Your objective »
Every record needs to be repeated exactly; its pictures do not.

The data »
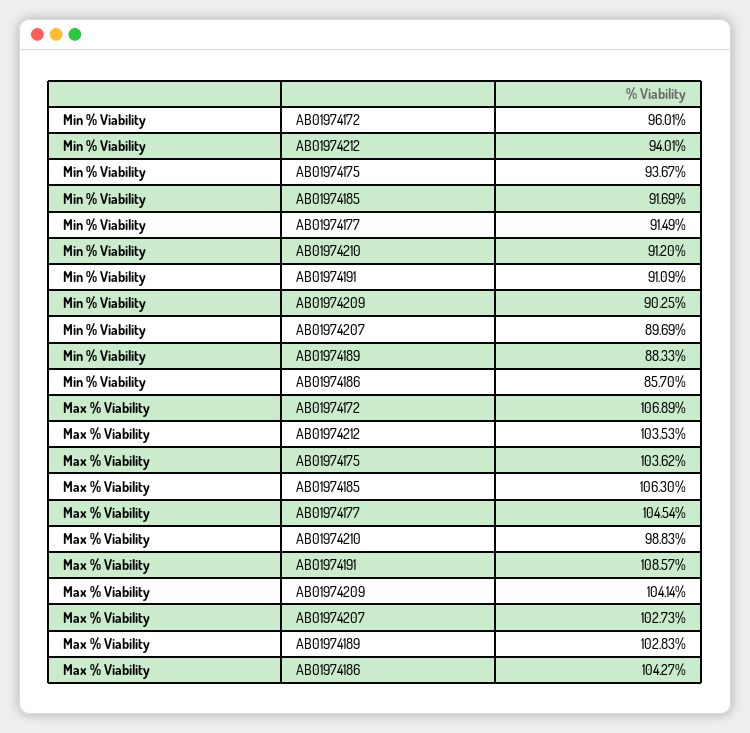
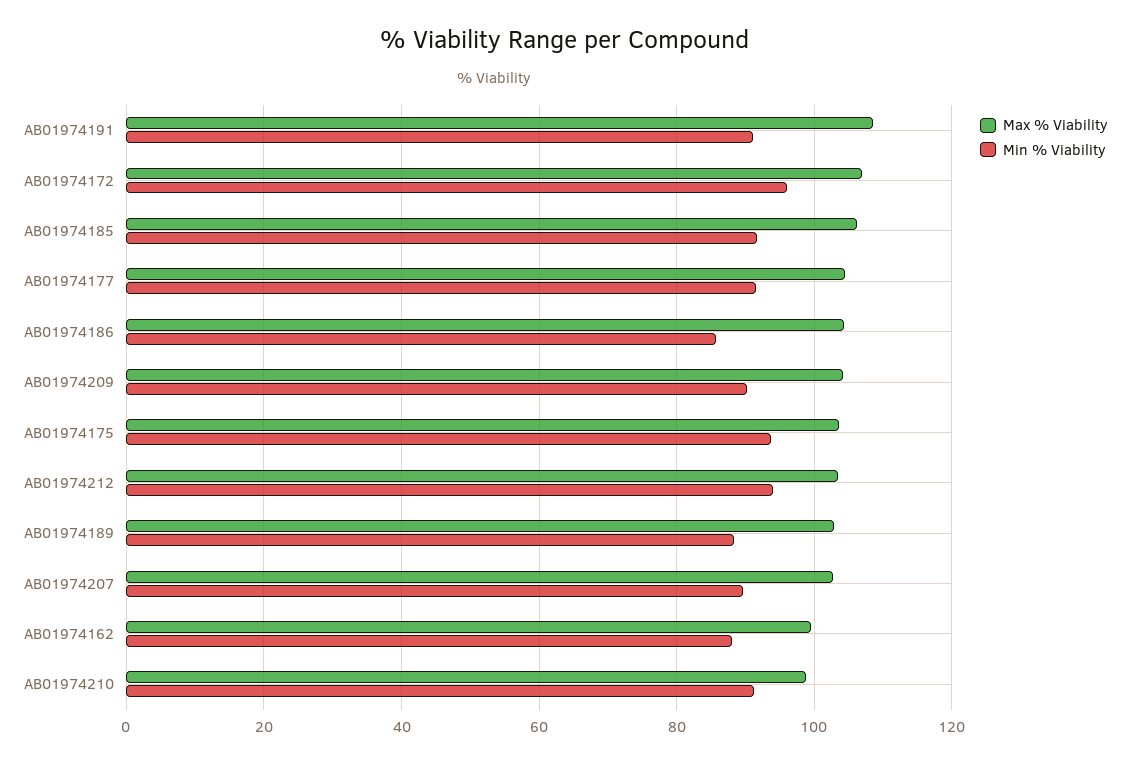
  {
    "Min % Viability": {
      "AB01974172": 96.01,
      "AB01974212": 94.01,
      "AB01974175": 93.67,
      "AB01974185": 91.69,
      "AB01974177": 91.49,
      "AB01974210": 91.2,
      "AB01974191": 91.09,
      "AB01974209": 90.25,
      "AB01974207": 89.69,
      "AB01974189": 88.33,
-     "AB01974186": 85.7
+     "AB01974186": 85.7,
+     "AB01974162": 88
    },
    "Max % Viability": {
      "AB01974172": 106.89,
      "AB01974212": 103.53,
      "AB01974175": 103.62,
      "AB01974185": 106.3,
      "AB01974177": 104.54,
      "AB01974210": 98.83,
      "AB01974191": 108.57,
      "AB01974209": 104.14,
      "AB01974207": 102.73,
      "AB01974189": 102.83,
-     "AB01974186": 104.27
+     "AB01974186": 104.27,
+     "AB01974162": 100
    }
  }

Answer to this task »
  {
    "Min % Viability": {
      "AB01974172": 96.01,
      "AB01974212": 94.01,
      "AB01974175": 93.67,
      "AB01974185": 91.69,
      "AB01974177": 91.49,
      "AB01974210": 91.2,
      "AB01974191": 91.09,
      "AB01974209": 90.25,
      "AB01974207": 89.69,
      "AB01974189": 88.33,
-     "AB01974186": 85.7
+     "AB01974186": 85.7,
+     "AB01974162": 88
    },
    "Max % Viability": {
      "AB01974172": 106.89,
      "AB01974212": 103.53,
      "AB01974175": 103.62,
      "AB01974185": 106.3,
      "AB01974177": 104.54,
      "AB01974210": 98.83,
      "AB01974191": 108.57,
      "AB01974209": 104.14,
      "AB01974207": 102.73,
      "AB01974189": 102.83,
-     "AB01974186": 104.27
+     "AB01974186": 104.27,
+     "AB01974162": 100
    }
  }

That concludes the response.